Debatte über Rassismus in Polizei: „Wissen wir seit den NSU-Morden“

SPD-Chefin Saskia Esken wird für ihren Satz, unter PolizistInnen in Deutschland gebe es latenten Rassismus, kritisiert. Doch es gibt auch Zustimmung.

SPD-Vorsitzende Saskia Esken.

Nach der Kritik bekommt sie nun auch Unterstützung: SPD-Vorsitzende Saskia Esken Foto: Rüdiger Wölk/imago

BERLIN dpa/epd/taz | SPD-Chefin Saskia Esken bekommt für ihre Äußerung, in den Reihen der Sicherheitskräfte in Deutschland gebe es einen latenten Rassismus, Unterstützung der Türkischen Gemeinde in Deutschland. „Sie hat auf ein Problem aufmerksam gemacht, auf das wir seit langem aufmerksam machen“, sagte der Vorsitzende der Türkischen Gemeinde, Gökay Sofuoglu, dem Redaktionsnetzwerk Deutschland (RND). „Dass wir in der Polizei einen latenten Rassismus haben, das wissen wir seit den NSU-Morden“, betonte Sofuoglu. Damals sei „vieles vertuscht“ worden.

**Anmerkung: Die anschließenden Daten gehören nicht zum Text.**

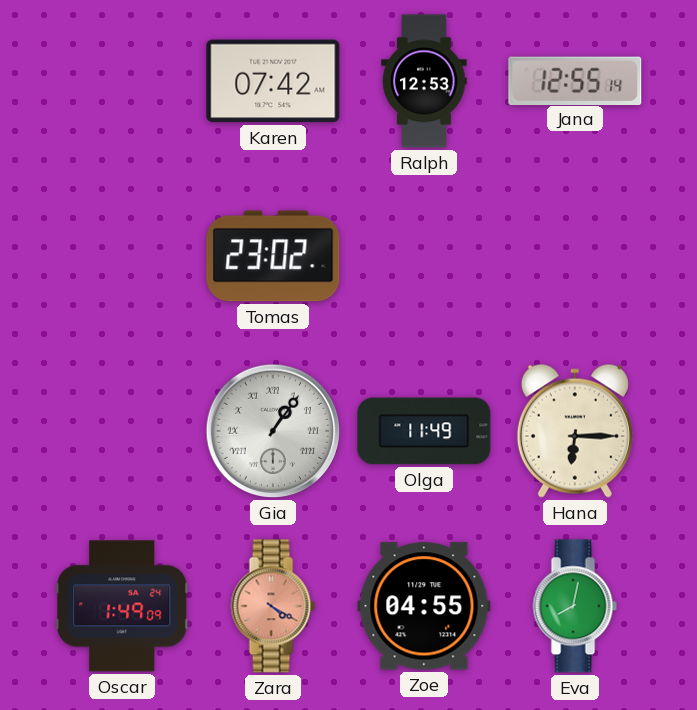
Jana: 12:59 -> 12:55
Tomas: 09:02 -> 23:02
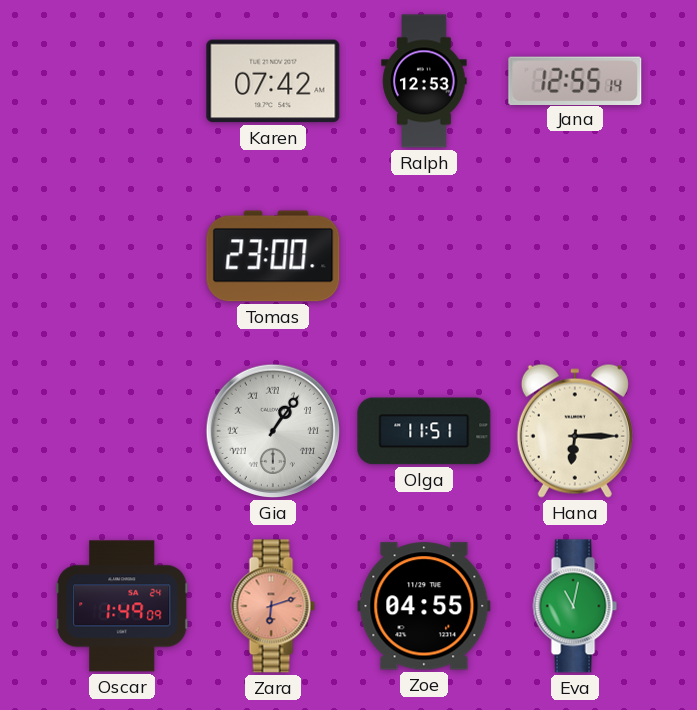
Tomas: 23:02 -> 23:00
Olga: 11:49 -> 11:51
Zara: 4:20 -> 6:12
Eva: 8:02 -> 11:02
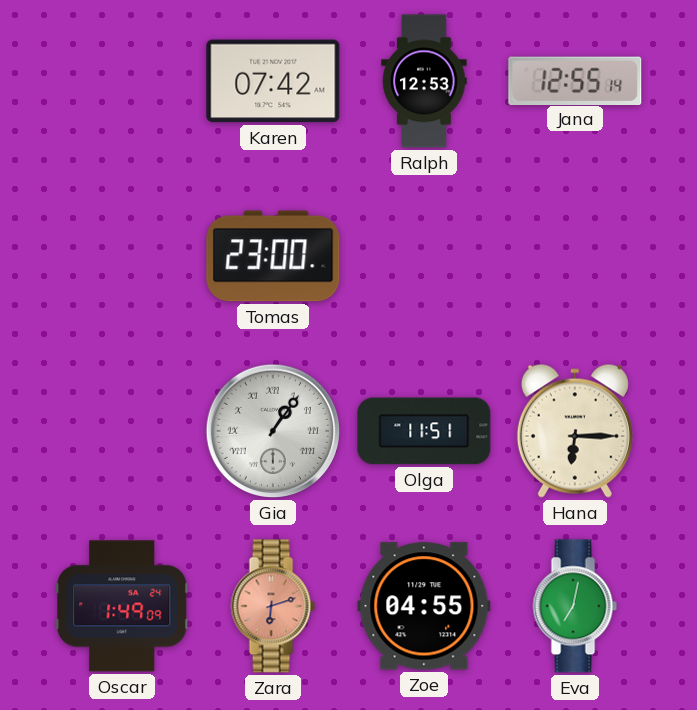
Eva: 11:02 -> 7:02
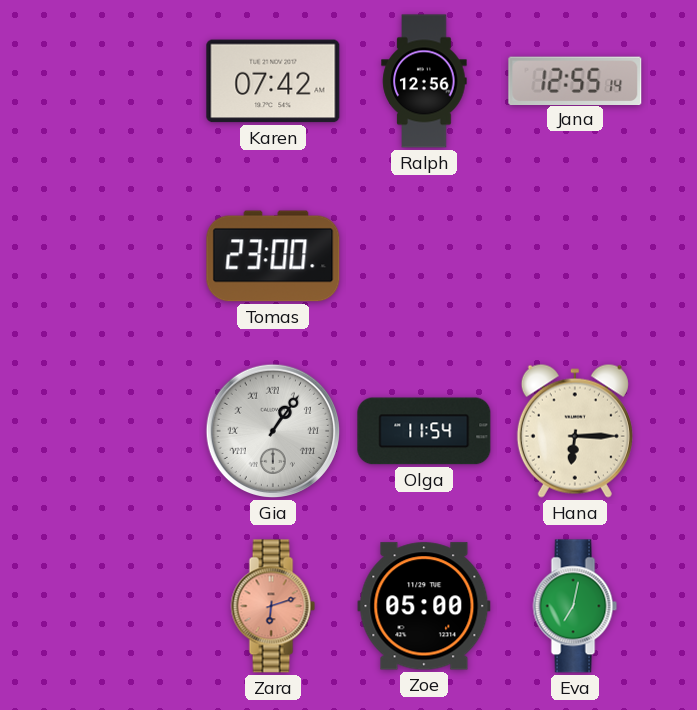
Ralph: 12:53 -> 12:56
Olga: 11:51 -> 11:54
Oscar: 1:49 -> none
Zoe: 04:55 -> 05:00
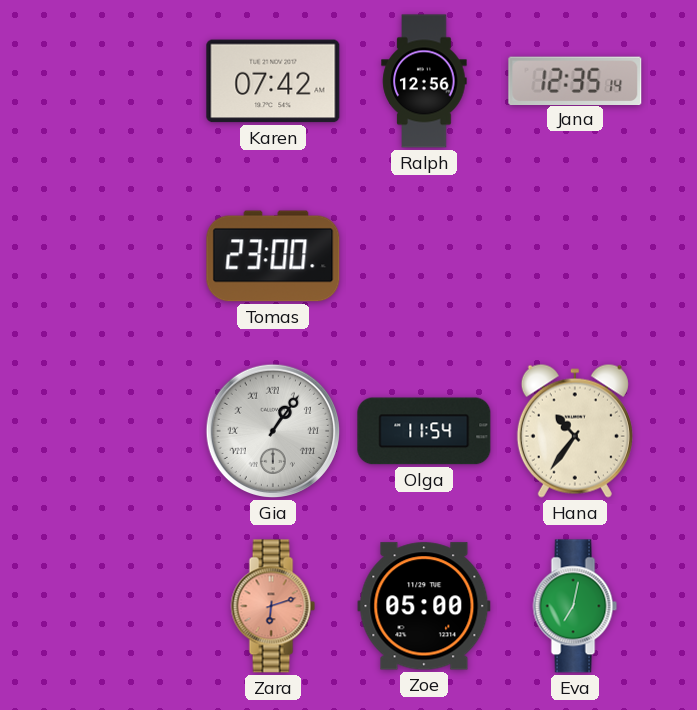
Jana: 12:55 -> 12:35
Hana: 6:15 -> 10:36
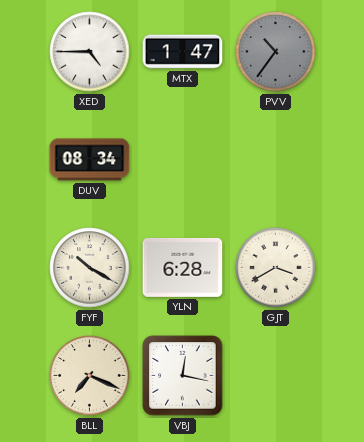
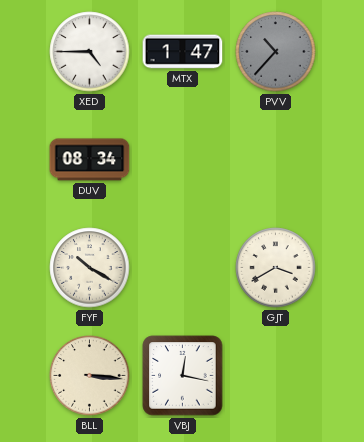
PVV: 10:36 -> 10:37
YLN: 6:28 -> none
BLL: 7:19 -> 3:16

Sofuoglu räumte aber ein, dass die Polizei überwiegend bemüht sei, ihre Aufgaben „im Rahmen des Grundgesetzes“ zu erfüllen. Auch gebe es Fortschritte. Dass Bundeskanzlerin Angela Merkel (CDU) und Bundesinnenminister Horst Seehofer (CSU) mittlerweile von Rassismus sprächen, sei ebenso ein Fortschritt wie die Tatsache, „dass das Thema überhaupt diskutiert wird“. Wer sich rassistisch äußere, sollte auch Sanktionen erfahren, mahnte Sofuoglu. Überdies sollten Betroffene zu Anzeigen ermutigt werden. „Das geht aber nur, wenn sie das Gefühl haben, dass dem auch nachgegangen wird“, sagte der Gemeinde-Vorsitzende.

Auch Aziz Bozkurt, Vorsitzender der Arbeitsgemeinschaft für Migration und Vielfalt in der SPD wies auf die Ergebnisse des NSU-Untersuchungsausschusses hin. Es fehle bis heute an unabhängigen Beschwerdestellen für polizeiliches Fehlverhalten auf Bundes- und Landesebene. „Wir unterstützen diese Forderung und wünschen uns, dass gerade SozialdemokratInnen in Verantwortung sich konsequent für eine Realisierung einsetzen.“

Gegenwind aus dem Innenministerium

Hintergrund der Debatte um Eskens Aussage ist der Tod des Schwarzen George Floyd in den USA bei einem brutalen Polizeieinsatz Ende Mai. Am vergangenen Wochenende hatte dies auch in zahlreichen deutschen Städten Proteste ausgelöst. Esken hatte den Zeitungen der Funke-Mediengruppe (Montag) gesagt: „Auch in Deutschland gibt es latenten Rassismus in den Reihen der Sicherheitskräfte, die durch Maßnahmen der Inneren Führung erkannt und bekämpft werden müssen.“

Die Aussage der SPD-Chefin war daraufhin von einigen Seiten kritisiert worden. Bei Horst Seehofer stieß der Vorwurf auf „abolutes Unverständnis“, auch die SPD-Landtagsfraktion in Niedersachsen wies die „Generalkritik an unserer Polizei sowie aufkeimende Unterstellungen, dass die Grundhaltung der Beamtinnen und Beamten von latentem Rassismus durchzogen sei (…) mit voller Überzeugung zurück.“

Unterdessen bekamen die Grünen-Parteichefs Annalena Baerbock und Robert Habeck für ihre Forderung, den Begriff „Rasse“ aus dem Grundgesetz zu streichen, Rückendeckung aus der SPD. Die stellvertretende Parteichefin Serpil Midyatli sagte den Zeitungen der Funke-Mediengruppe: „Der veraltete Begriff „Rasse“ hat im Grundgesetz nichts zu suchen, er muss aus Artikel 3 gestrichen werden. Es gibt keine Rassen, diese Klarheit wünsche ich mir auch in unserer deutschen Verfassung“, sagte sie. Midyatli sprach sich zudem dafür aus, den Kampf gegen Rassismus im Grundgesetz als Staatsziel zu verankern.